To find a responsible individual within a large entity, a municipality can start by checking the “property preservation contacts” list maintained by the Mortgage Bankers Association. This list provides the names, email addresses, and phone numbers of key contacts at major financial institutions and servicers. If the individual cannot be found on this list, the municipality can reach out to the financial institution’s loss mitigation or foreclosure department.

During a foreclosure action, the municipality can also refer to the Lis Pendens, which contains the name of the attorney representing the entity initiating the foreclosure. By contacting the attorney, the municipality can obtain updated information on the responsible party for property maintenance. After a foreclosure sale, the municipality will receive a notice of sale that includes relevant property preservation contact information for the new property owner.

Who is responsible for vacant property maintenance?

When a property owner abandons their home before or during foreclosure, it can be difficult for municipalities to determine who is responsible for maintaining and securing the property.

This is especially true when dealing with large financial institutions that may have multiple layers of ownership. However, there are ways for municipalities to identify the responsible party within these institutions. They can use a national database maintained by the mortgage industry or receive copies of court documents that contain contact information.

By quickly identifying the right person at the right institution, municipalities can ensure that vacant properties are properly maintained. This can help improve property maintenance, aid in enforcement of local ordinances, and streamline the process of resolving issues.

Which municipal departments should collaborate on addressing vacant property issues?

Code enforcement departments can also work with other departments with related responsibilities, such as community development, economic development, housing, police, fire, public works, and municipal attorneys.
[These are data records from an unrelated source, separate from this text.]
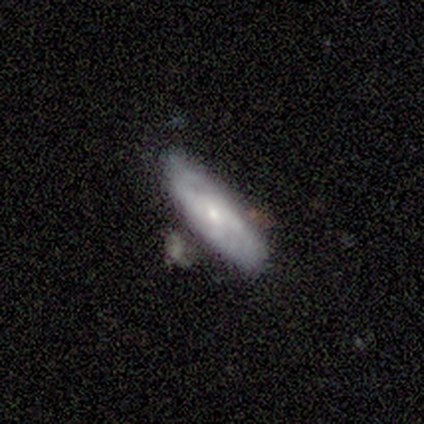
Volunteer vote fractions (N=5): smooth-or-featured: smooth: 60% | featured or disk: 40% | star or artifact: 0%
  how-rounded: in between: 67% | cigar-shaped: 33% | round: 0%
  merging: none: 80% | minor disturbance: 20% | major disturbance: 0% | merger: 0%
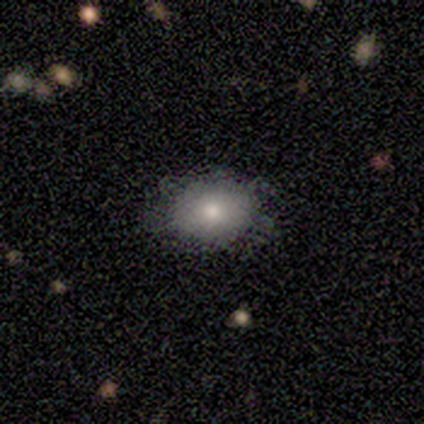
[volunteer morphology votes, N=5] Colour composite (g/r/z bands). It shows a smooth galaxy with no disk features (80%) that is in between round and cigar-shaped (100%). Merging: none (40%).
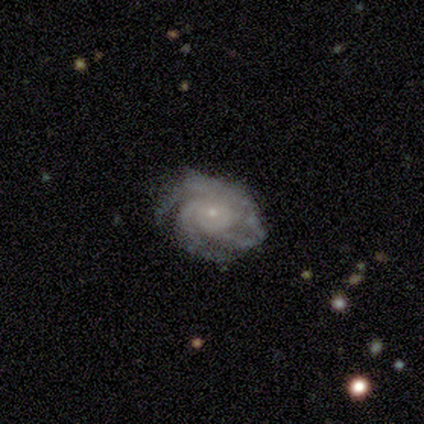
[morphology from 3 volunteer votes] Smooth or featured? 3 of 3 (100%) said featured or disk. Edge-on disk? 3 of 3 (100%) said no. Bar? 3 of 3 (100%) said no. Spiral arms? 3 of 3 (100%) said yes. Spiral winding? 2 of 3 (67%) said tight. Spiral arm count? 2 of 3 (67%) said 3. Bulge size? 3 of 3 (100%) said small. Merging? 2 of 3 (67%) said none.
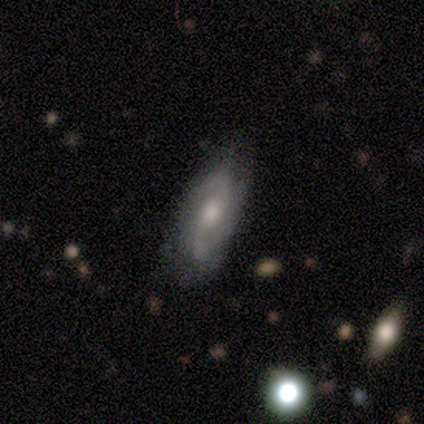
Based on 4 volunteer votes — smooth_or_featured: featured or disk (p=1.00)
disk_edge_on: no (p=1.00)
bar: no (p=1.00)
has_spiral_arms: yes (p=1.00)
spiral_winding: tight (p=0.50) [alt: medium p=0.25]
spiral_arm_count: 2 (p=0.50) [alt: 1 p=0.25]
bulge_size: moderate (p=0.50) [tied with: small p=0.50]
merging: none (p=0.50) [alt: minor disturbance p=0.25]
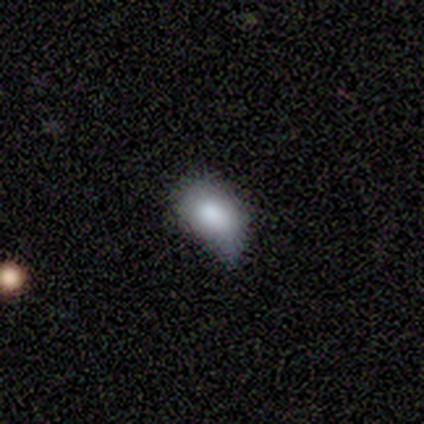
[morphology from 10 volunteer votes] Smooth or featured? 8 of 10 (80%) said smooth. How rounded? 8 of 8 (100%) said in between. Merging? 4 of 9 (44%, tied with minor disturbance) said none.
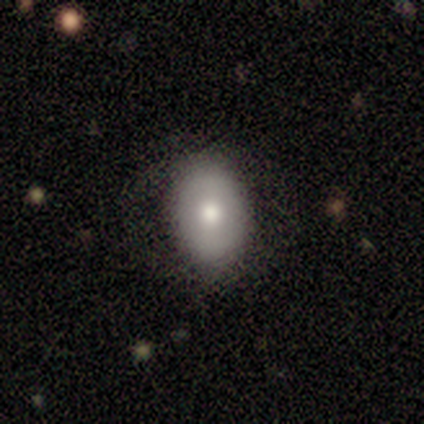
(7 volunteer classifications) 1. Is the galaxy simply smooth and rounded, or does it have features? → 57% smooth, 43% featured or disk, 0% star or artifact.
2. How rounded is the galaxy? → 50% round (tied), 50% in between (tied), 0% cigar-shaped.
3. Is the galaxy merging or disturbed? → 71% none, 14% minor disturbance, 14% major disturbance, 0% merger.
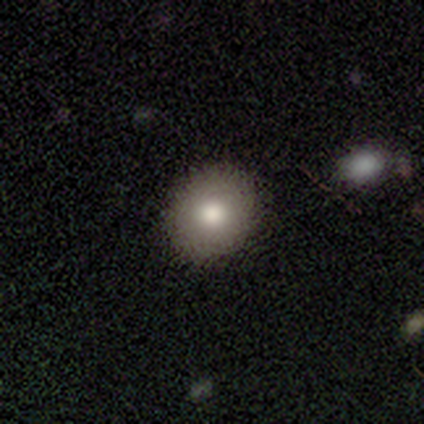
Overall: smooth (100%). How rounded: round (75%). Merging: none (75%).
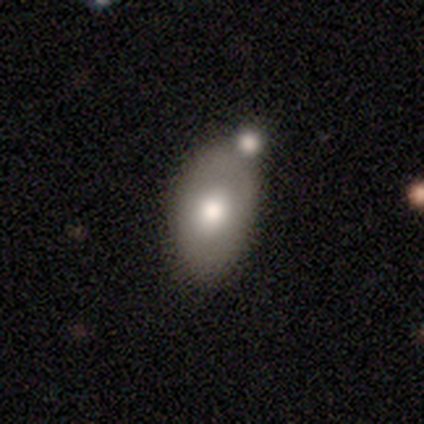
Overall: smooth (60%; featured or disk 40%). How rounded: in between (100%). Merging: none (60%; minor disturbance 20%).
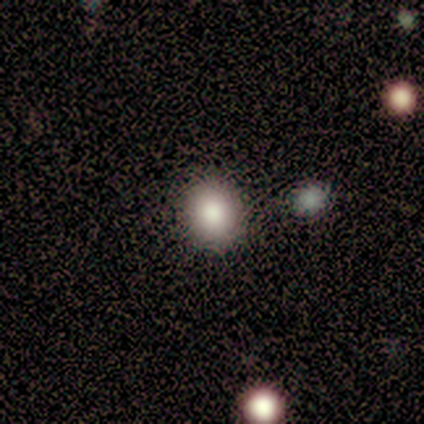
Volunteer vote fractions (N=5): Smooth or featured: smooth — 80% (star or artifact — 20%)
How rounded: round — 75% (in between — 25%)
Merging: none — 100%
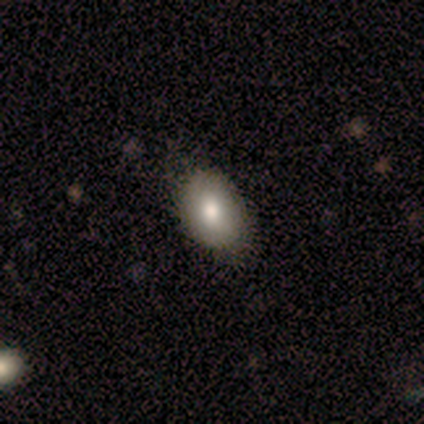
Q: Smooth or featured?
A: smooth (71%); runner-up: featured or disk (14%)
Q: How rounded?
A: in between (100%)
Q: Merging?
A: none (67%); runner-up: minor disturbance (17%)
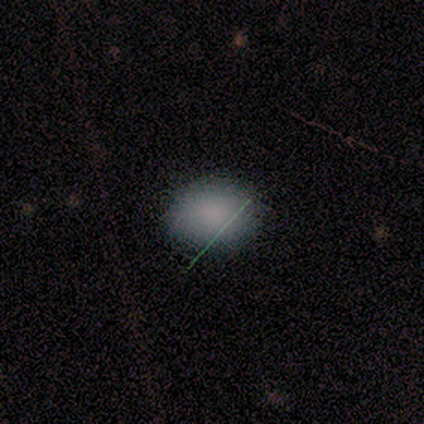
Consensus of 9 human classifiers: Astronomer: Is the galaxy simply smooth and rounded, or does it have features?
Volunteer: smooth — 89%.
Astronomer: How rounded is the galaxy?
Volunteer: in between — 62%.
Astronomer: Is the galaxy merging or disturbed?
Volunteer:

Targeting resources is the process of systematically identifying priorities and goals for dealing with vacant properties, and then developing and implementing plans to address those priorities and goals. It does not require sophisticated data collection and analysis.

Targeting is usually characterized by sustained, reflective deliberations about how best to allocate resources, as opposed to allocating resources immediately in response to complaints from community members. For example, a municipality might decide that stabilizing certain neighborhoods is a top priority, and then develop a plan to use either a single resource, such as code enforcement, or a variety of resources, including infrastructure investment, property acquisition, or loans or grants for property rehabilitation, to best address those priorities and goals.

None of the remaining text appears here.